AGREEMENT FOR CLAIM DETERMINATION
EXHIBIT
99.1
THIS
AGREEMENT (the “Agreement”) is executed by and between the Liquidator of The
Protective National Insurance Company of Omaha (the “Liquidator”) and Congoleum
Corporation, a Delaware corporation and a debtor-in-possession under Chapter 11
of the U.S. Bankruptcy Code (the “Claimant”) (collectively referred to as the
“Parties”).
RECITALS
A. The
Protective National Insurance Company issued to Claimant Policy XUB 180 72 81
for the period from January 1, 1984 to January 1, 1985 (the
“Policy”).
B. Claimant
has been and may in the future be subject to asbestos-related claims that
Claimant contends are covered by the Policy.
C. Claimant
and the Liquidator disagree with respect to whether and the extent to which
coverage is afforded by the Policy for asbestos-related claims.
D. Claimant
and the Liquidator stipulate that, for the purposes of this agreement, the total
amount of undisputed limits applicable and available to pay asbestos-related
claims under the Policy is Six Million U.S. Dollars
(US$6,000,000.00).
E. On
December 31, 2003, Claimant filed its voluntary petition for relief under
Chapter 11 of the Bankruptcy Code.

Data for the task

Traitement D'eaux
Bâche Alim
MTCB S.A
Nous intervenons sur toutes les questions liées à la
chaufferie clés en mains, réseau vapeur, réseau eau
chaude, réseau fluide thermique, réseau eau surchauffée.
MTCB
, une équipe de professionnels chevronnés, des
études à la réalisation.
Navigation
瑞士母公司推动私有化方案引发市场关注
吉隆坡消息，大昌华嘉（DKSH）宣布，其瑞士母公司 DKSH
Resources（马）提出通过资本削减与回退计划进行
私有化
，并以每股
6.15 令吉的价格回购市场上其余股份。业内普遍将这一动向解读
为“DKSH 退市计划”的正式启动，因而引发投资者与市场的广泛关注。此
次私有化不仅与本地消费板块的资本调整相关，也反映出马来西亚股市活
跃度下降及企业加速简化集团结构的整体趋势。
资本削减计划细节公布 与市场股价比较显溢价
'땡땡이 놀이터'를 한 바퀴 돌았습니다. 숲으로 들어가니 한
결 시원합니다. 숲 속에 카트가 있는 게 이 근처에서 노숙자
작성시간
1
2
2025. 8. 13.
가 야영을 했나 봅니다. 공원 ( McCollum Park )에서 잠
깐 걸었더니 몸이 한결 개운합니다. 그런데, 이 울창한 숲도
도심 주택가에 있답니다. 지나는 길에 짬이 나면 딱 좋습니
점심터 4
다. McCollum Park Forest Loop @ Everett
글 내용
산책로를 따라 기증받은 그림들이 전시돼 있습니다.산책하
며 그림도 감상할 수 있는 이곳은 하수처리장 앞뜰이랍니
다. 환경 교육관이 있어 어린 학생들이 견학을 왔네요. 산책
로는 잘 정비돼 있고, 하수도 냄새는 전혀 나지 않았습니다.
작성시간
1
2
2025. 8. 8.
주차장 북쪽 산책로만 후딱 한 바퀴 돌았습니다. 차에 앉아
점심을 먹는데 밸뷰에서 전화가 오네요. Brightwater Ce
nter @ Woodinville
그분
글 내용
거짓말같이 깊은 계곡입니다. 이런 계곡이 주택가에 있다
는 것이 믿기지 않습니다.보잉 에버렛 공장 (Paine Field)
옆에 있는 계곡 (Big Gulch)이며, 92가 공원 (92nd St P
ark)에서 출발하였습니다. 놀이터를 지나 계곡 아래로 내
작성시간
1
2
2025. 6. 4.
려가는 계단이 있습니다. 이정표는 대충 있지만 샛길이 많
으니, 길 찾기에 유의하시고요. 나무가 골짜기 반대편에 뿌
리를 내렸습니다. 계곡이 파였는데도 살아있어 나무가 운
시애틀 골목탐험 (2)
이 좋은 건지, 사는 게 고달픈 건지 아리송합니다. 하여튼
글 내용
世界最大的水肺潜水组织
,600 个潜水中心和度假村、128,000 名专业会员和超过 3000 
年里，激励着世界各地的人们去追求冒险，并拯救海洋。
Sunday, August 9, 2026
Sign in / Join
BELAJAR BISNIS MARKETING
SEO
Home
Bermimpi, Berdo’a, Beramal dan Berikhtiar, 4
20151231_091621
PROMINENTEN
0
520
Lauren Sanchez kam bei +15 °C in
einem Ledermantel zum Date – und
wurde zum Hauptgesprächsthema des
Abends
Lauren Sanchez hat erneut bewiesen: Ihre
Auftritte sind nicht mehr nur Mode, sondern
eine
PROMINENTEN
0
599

Work instructions
1) Reproduce the claim determination agreement word for word, from start to finish.
2) Quote every line of the records exactly, leaving the agreement out.

Responses to the exercise
1)
AGREEMENT FOR CLAIM DETERMINATION
EXHIBIT
99.1
THIS
AGREEMENT (the “Agreement”) is executed by and between the Liquidator of The
Protective National Insurance Company of Omaha (the “Liquidator”) and Congoleum
Corporation, a Delaware corporation and a debtor-in-possession under Chapter 11
of the U.S. Bankruptcy Code (the “Claimant”) (collectively referred to as the
“Parties”).
RECITALS
A. The
Protective National Insurance Company issued to Claimant Policy XUB 180 72 81
for the period from January 1, 1984 to January 1, 1985 (the
“Policy”).
B. Claimant
has been and may in the future be subject to asbestos-related claims that
Claimant contends are covered by the Policy.
C. Claimant
and the Liquidator disagree with respect to whether and the extent to which
coverage is afforded by the Policy for asbestos-related claims.
D. Claimant
and the Liquidator stipulate that, for the purposes of this agreement, the total
amount of undisputed limits applicable and available to pay asbestos-related
claims under the Policy is Six Million U.S. Dollars
(US$6,000,000.00).
E. On
December 31, 2003, Claimant filed its voluntary petition for relief under
Chapter 11 of the Bankruptcy Code.

2)
Traitement D'eaux
Bâche Alim
MTCB S.A
Nous intervenons sur toutes les questions liées à la
chaufferie clés en mains, réseau vapeur, réseau eau
chaude, réseau fluide thermique, réseau eau surchauffée.
MTCB
, une équipe de professionnels chevronnés, des
études à la réalisation.
Navigation
瑞士母公司推动私有化方案引发市场关注
吉隆坡消息，大昌华嘉（DKSH）宣布，其瑞士母公司 DKSH
Resources（马）提出通过资本削减与回退计划进行
私有化
，并以每股
6.15 令吉的价格回购市场上其余股份。业内普遍将这一动向解读
为“DKSH 退市计划”的正式启动，因而引发投资者与市场的广泛关注。此
次私有化不仅与本地消费板块的资本调整相关，也反映出马来西亚股市活
跃度下降及企业加速简化集团结构的整体趋势。
资本削减计划细节公布 与市场股价比较显溢价
'땡땡이 놀이터'를 한 바퀴 돌았습니다. 숲으로 들어가니 한
결 시원합니다. 숲 속에 카트가 있는 게 이 근처에서 노숙자
작성시간
1
2
2025. 8. 13.
가 야영을 했나 봅니다. 공원 ( McCollum Park )에서 잠
깐 걸었더니 몸이 한결 개운합니다. 그런데, 이 울창한 숲도
도심 주택가에 있답니다. 지나는 길에 짬이 나면 딱 좋습니
점심터 4
다. McCollum Park Forest Loop @ Everett
글 내용
산책로를 따라 기증받은 그림들이 전시돼 있습니다.산책하
며 그림도 감상할 수 있는 이곳은 하수처리장 앞뜰이랍니
다. 환경 교육관이 있어 어린 학생들이 견학을 왔네요. 산책
로는 잘 정비돼 있고, 하수도 냄새는 전혀 나지 않았습니다.
작성시간
1
2
2025. 8. 8.
주차장 북쪽 산책로만 후딱 한 바퀴 돌았습니다. 차에 앉아
점심을 먹는데 밸뷰에서 전화가 오네요. Brightwater Ce
nter @ Woodinville
그분
글 내용
거짓말같이 깊은 계곡입니다. 이런 계곡이 주택가에 있다
는 것이 믿기지 않습니다.보잉 에버렛 공장 (Paine Field)
옆에 있는 계곡 (Big Gulch)이며, 92가 공원 (92nd St P
ark)에서 출발하였습니다. 놀이터를 지나 계곡 아래로 내
작성시간
1
2
2025. 6. 4.
려가는 계단이 있습니다. 이정표는 대충 있지만 샛길이 많
으니, 길 찾기에 유의하시고요. 나무가 골짜기 반대편에 뿌
리를 내렸습니다. 계곡이 파였는데도 살아있어 나무가 운
시애틀 골목탐험 (2)
이 좋은 건지, 사는 게 고달픈 건지 아리송합니다. 하여튼
글 내용
世界最大的水肺潜水组织
,600 个潜水中心和度假村、128,000 名专业会员和超过 3000 
年里，激励着世界各地的人们去追求冒险，并拯救海洋。
Sunday, August 9, 2026
Sign in / Join
BELAJAR BISNIS MARKETING
SEO
Home
Bermimpi, Berdo’a, Beramal dan Berikhtiar, 4
20151231_091621
PROMINENTEN
0
520
Lauren Sanchez kam bei +15 °C in
einem Ledermantel zum Date – und
wurde zum Hauptgesprächsthema des
Abends
Lauren Sanchez hat erneut bewiesen: Ihre
Auftritte sind nicht mehr nur Mode, sondern
eine
PROMINENTEN
0
599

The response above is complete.